▶ Your instructions
In your copy, the records appear word for word and the pictures do not appear at all.

START Dataset content

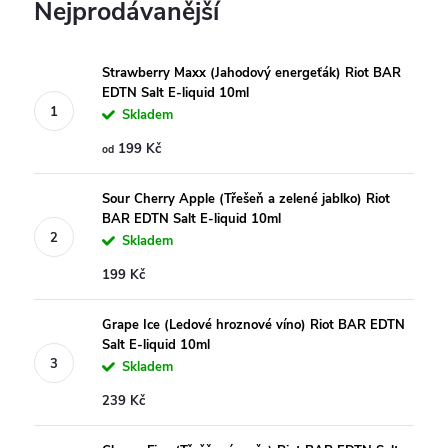
Nejprodávanější
Strawberry Maxx (Jahodový energeťák) Riot BAR
EDTN Salt E-liquid 10ml
Skladem
199 Kč
od
Sour Cherry Apple (Třešeň a zelené jablko) Riot
BAR EDTN Salt E-liquid 10ml
Skladem
199 Kč
Grape Ice (Ledové hroznové víno) Riot BAR EDTN
Salt E-liquid 10ml
Skladem
239 Kč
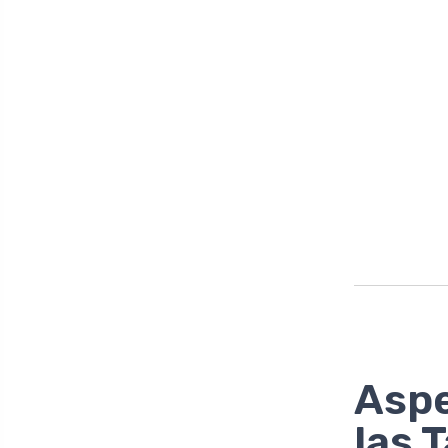
Aspe
las 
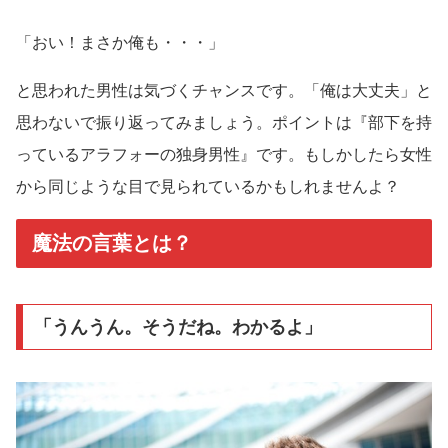
「おい！まさか俺も・・・」
と思われた男性は気づくチャンスです。「俺は大丈夫」と
思わないで振り返ってみましょう。ポイントは『部下を持
っているアラフォーの独身男性』です。もしかしたら女性
から同じような目で見られているかもしれませんよ？
魔法の言葉とは？
「うんうん。そうだね。わかるよ」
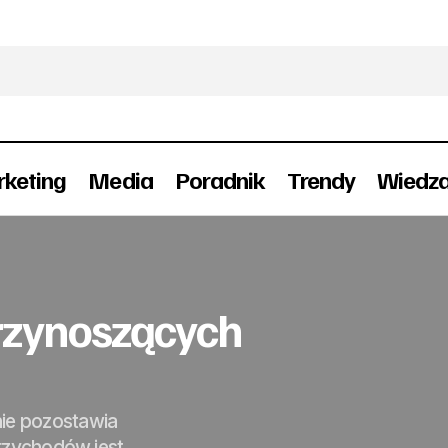
keting
Media
Poradnik
Trendy
Wiedz
Ranking celebrytów przynoszących największe zysk
TV
rzynoszących
ie pozostawia
rzychodów jest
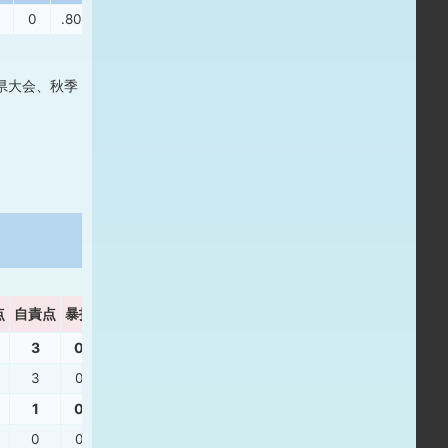
0
.800
.667
県大会、秋季
点
自責点
暴投
ボーク
WHIP
3
0
0
1.62
3
0
0
1.62
1
0
0
0.50
0
0
0
0.00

END Dataset content

▶ Expected output
Nejprodávanější
Strawberry Maxx (Jahodový energeťák) Riot BAR
EDTN Salt E-liquid 10ml
Skladem
199 Kč
od
Sour Cherry Apple (Třešeň a zelené jablko) Riot
BAR EDTN Salt E-liquid 10ml
Skladem
199 Kč
Grape Ice (Ledové hroznové víno) Riot BAR EDTN
Salt E-liquid 10ml
Skladem
239 Kč
Aspe
las 
「おい！まさか俺も・・・」
と思われた男性は気づくチャンスです。「俺は大丈夫」と
思わないで振り返ってみましょう。ポイントは『部下を持
っているアラフォーの独身男性』です。もしかしたら女性
から同じような目で見られているかもしれませんよ？
魔法の言葉とは？
「うんうん。そうだね。わかるよ」
keting
Media
Poradnik
Trendy
Wiedz
Ranking celebrytów przynoszących największe zysk
TV
rzynoszących
ie pozostawia
rzychodów jest
0
.800
.667
県大会、秋季
点
自責点
暴投
ボーク
WHIP
3
0
0
1.62
3
0
0
1.62
1
0
0
0.50
0
0
0
0.00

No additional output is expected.